■ **INSTRUCTIONS TO FOLLOW**: Render every line below as a Markdown table with the columns Row and Line text. Number the rows in order and leave out any blank lines.

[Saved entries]
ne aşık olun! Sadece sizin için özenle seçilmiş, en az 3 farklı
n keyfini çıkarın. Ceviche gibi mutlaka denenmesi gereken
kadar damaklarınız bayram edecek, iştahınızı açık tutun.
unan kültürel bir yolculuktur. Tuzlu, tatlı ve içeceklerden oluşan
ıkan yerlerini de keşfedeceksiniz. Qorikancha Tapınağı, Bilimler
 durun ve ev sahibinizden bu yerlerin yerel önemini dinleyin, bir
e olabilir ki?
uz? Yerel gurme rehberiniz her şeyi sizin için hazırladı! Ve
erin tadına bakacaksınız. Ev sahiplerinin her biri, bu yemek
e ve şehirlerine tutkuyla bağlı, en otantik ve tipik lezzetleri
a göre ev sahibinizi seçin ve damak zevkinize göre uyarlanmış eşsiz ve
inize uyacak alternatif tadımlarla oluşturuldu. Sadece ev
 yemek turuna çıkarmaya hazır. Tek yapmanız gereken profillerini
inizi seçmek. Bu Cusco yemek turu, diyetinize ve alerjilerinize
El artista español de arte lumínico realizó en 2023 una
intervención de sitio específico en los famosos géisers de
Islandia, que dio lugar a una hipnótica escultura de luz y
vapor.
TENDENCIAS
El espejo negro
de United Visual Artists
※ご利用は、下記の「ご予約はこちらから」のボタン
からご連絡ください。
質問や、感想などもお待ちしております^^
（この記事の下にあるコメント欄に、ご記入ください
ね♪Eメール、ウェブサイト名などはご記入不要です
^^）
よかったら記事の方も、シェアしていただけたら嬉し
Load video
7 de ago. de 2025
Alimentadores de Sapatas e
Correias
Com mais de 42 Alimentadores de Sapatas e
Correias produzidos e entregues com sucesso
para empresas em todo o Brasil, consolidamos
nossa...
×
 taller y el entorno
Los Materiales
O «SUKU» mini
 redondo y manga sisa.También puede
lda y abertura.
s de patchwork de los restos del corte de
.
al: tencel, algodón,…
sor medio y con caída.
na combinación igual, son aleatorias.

■ **RESULT OF THE TASK**:
| Row | Line text |
|---|---|
| 1 | ne aşık olun! Sadece sizin için özenle seçilmiş, en az 3 farklı |
| 2 | n keyfini çıkarın. Ceviche gibi mutlaka denenmesi gereken |
| 3 | kadar damaklarınız bayram edecek, iştahınızı açık tutun. |
| 4 | unan kültürel bir yolculuktur. Tuzlu, tatlı ve içeceklerden oluşan |
| 5 | ıkan yerlerini de keşfedeceksiniz. Qorikancha Tapınağı, Bilimler |
| 6 |  durun ve ev sahibinizden bu yerlerin yerel önemini dinleyin, bir |
| 7 | e olabilir ki? |
| 8 | uz? Yerel gurme rehberiniz her şeyi sizin için hazırladı! Ve |
| 9 | erin tadına bakacaksınız. Ev sahiplerinin her biri, bu yemek |
| 10 | e ve şehirlerine tutkuyla bağlı, en otantik ve tipik lezzetleri |
| 11 | a göre ev sahibinizi seçin ve damak zevkinize göre uyarlanmış eşsiz ve |
| 12 | inize uyacak alternatif tadımlarla oluşturuldu. Sadece ev |
| 13 |  yemek turuna çıkarmaya hazır. Tek yapmanız gereken profillerini |
| 14 | inizi seçmek. Bu Cusco yemek turu, diyetinize ve alerjilerinize |
| 15 | El artista español de arte lumínico realizó en 2023 una |
| 16 | intervención de sitio específico en los famosos géisers de |
| 17 | Islandia, que dio lugar a una hipnótica escultura de luz y |
| 18 | vapor. |
| 19 | TENDENCIAS |
| 20 | El espejo negro |
| 21 | de United Visual Artists |
| 22 | ※ご利用は、下記の「ご予約はこちらから」のボタン |
| 23 | からご連絡ください。 |
| 24 | 質問や、感想などもお待ちしております^^ |
| 25 | （この記事の下にあるコメント欄に、ご記入ください |
| 26 | ね♪Eメール、ウェブサイト名などはご記入不要です |
| 27 | ^^） |
| 28 | よかったら記事の方も、シェアしていただけたら嬉し |
| 29 | Load video |
| 30 | 7 de ago. de 2025 |
| 31 | Alimentadores de Sapatas e |
| 32 | Correias |
| 33 | Com mais de 42 Alimentadores de Sapatas e |
| 34 | Correias produzidos e entregues com sucesso |
| 35 | para empresas em todo o Brasil, consolidamos |
| 36 | nossa... |
| 37 | × |
| 38 |  taller y el entorno |
| 39 | Los Materiales |
| 40 | O «SUKU» mini |
| 41 |  redondo y manga sisa.También puede |
| 42 | lda y abertura. |
| 43 | s de patchwork de los restos del corte de |
| 44 | . |
| 45 | al: tencel, algodón,… |
| 46 | sor medio y con caída. |
| 47 | na combinación igual, son aleatorias. |